Build a knowledge base Upload TireForge’s machine manuals, supplier spec sheets, and historical incident reports to a Microsoft Foundry knowledge base. Attach it to the Fault Diagnosis Agent as a File Search tool so its recommendations are grounded in documented procedures rather than general LLM knowledge.

Integrate evaluations into CI/CD Run your evaluation dataset automatically on every pull request or deployment. If the coherence or relevance score drops below a threshold (e.g. 3.5 out of 5), block the release.
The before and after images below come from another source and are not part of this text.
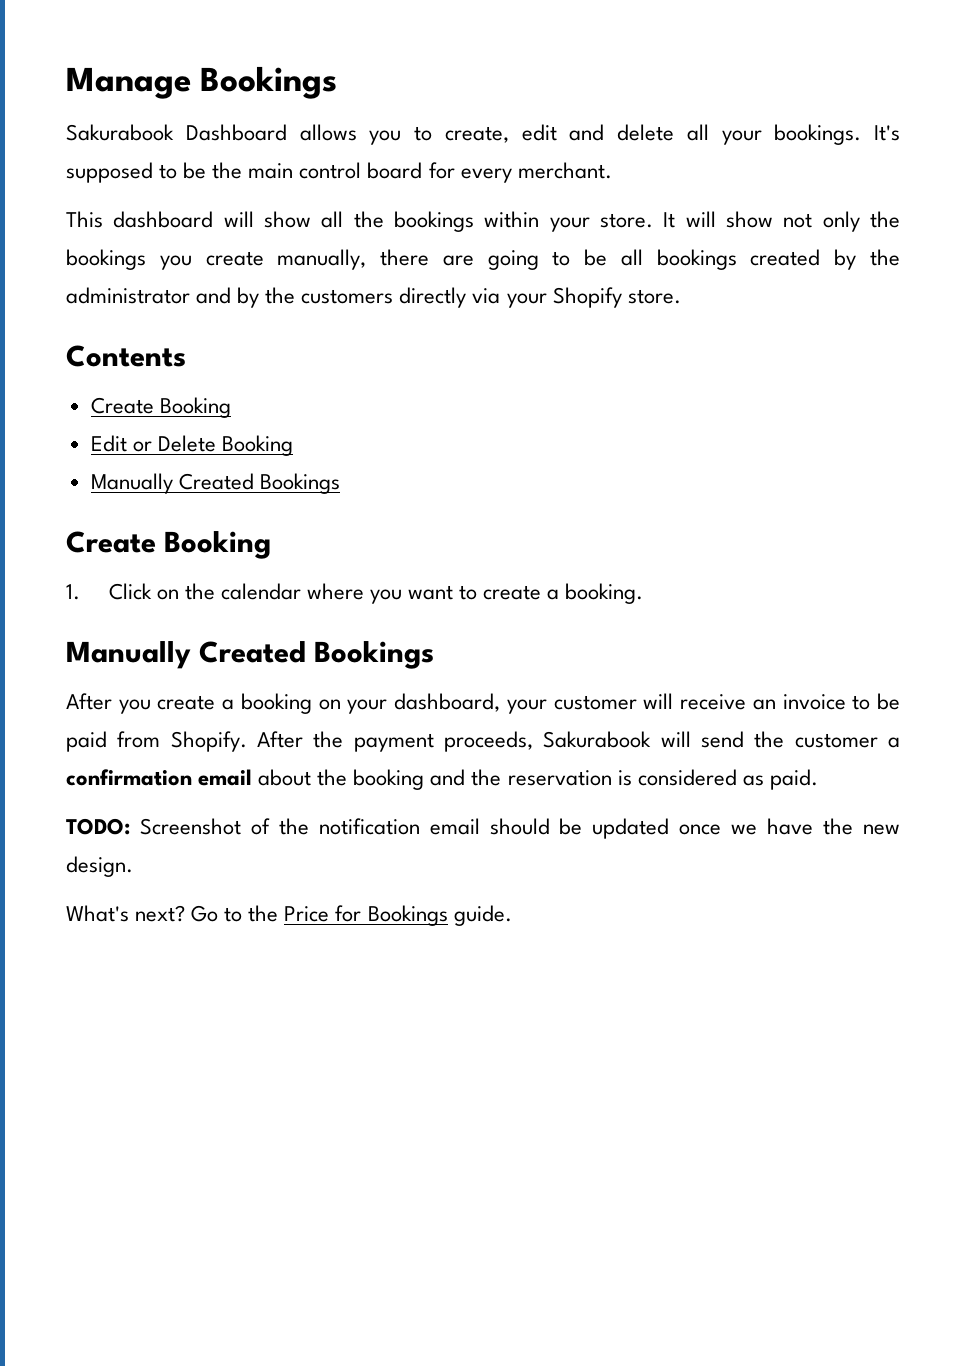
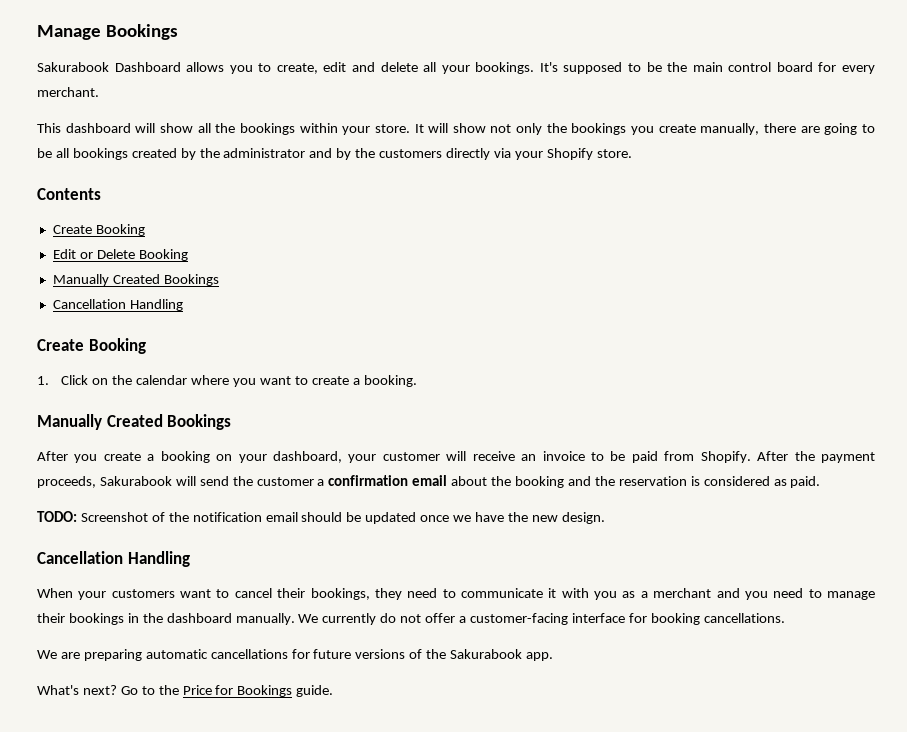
(340, 483) none -> [52,299,183,311] // Cancellation Handling
(133, 866) none -> [37,551,190,567] [37,588,876,600] [37,613,785,625] [37,649,554,661] // Cancellation Handling // When your customers want to cancel their bookings, they need to communicate it with you as a merchant and you need to manage their bookings in the dashboard manually. We currently do not offer a customer-facing interface for booking cancellations. // We are preparing automatic cancellations for future versions of the Sakurabook app.

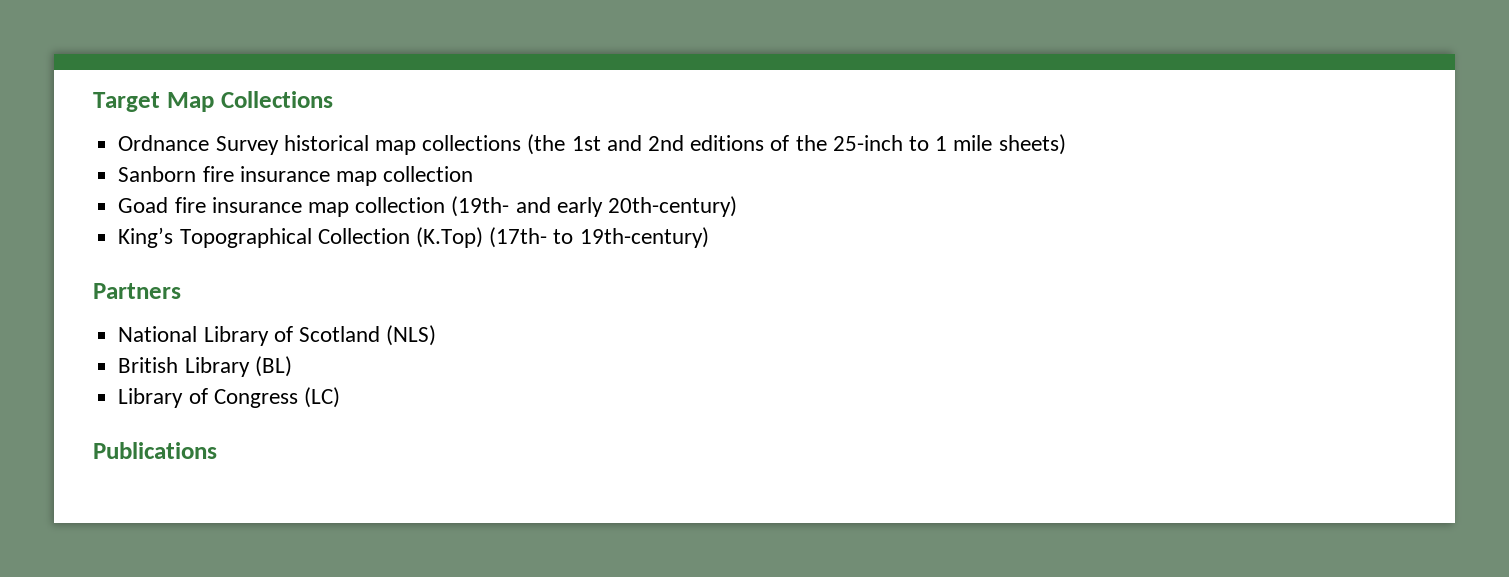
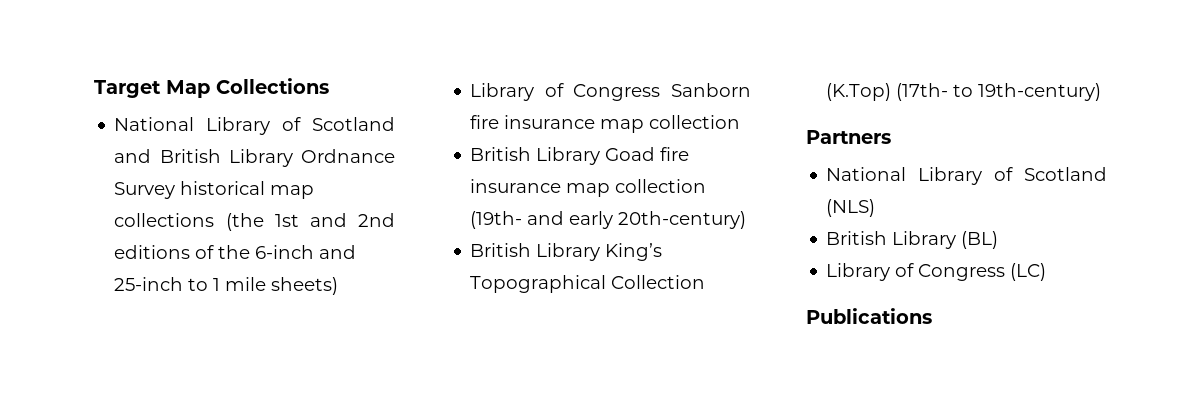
(333, 99) none -> [114,117,395,135] [114,149,293,167] National Library of Scotland and British Library
(827, 143) none -> [255,245,357,259] 6-inch and
(1066, 144) none -> [470,83,661,101] Library of Congress
(474, 174) none -> [470,147,601,165] British Library
(737, 206) none -> [470,243,601,261] British Library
This prevents a system prompt edit or model update from silently degrading diagnosis quality in production.

Explore advanced agent patterns - Parallelise the anomaly checks across all 5 machines simultaneously instead of sequentially - Add confidence thresholds β€” if the Anomaly Detection Agent is uncertain, escalate to a human operator rather than passing to Fault Diagnosis automatically - Human-in-the-loop β€” for critical faults, require a maintenance engineer to approve the recommended action before it triggers a work order

Fine-tune for your domain Use your evaluation results to identify systematic errors β€” machines the agent consistently misclassifies or fault types it handles poorly. Use those cases to refine system prompts, add targeted few-shot examples, or fine-tune the underlying model on TireForge-specific sensor patterns.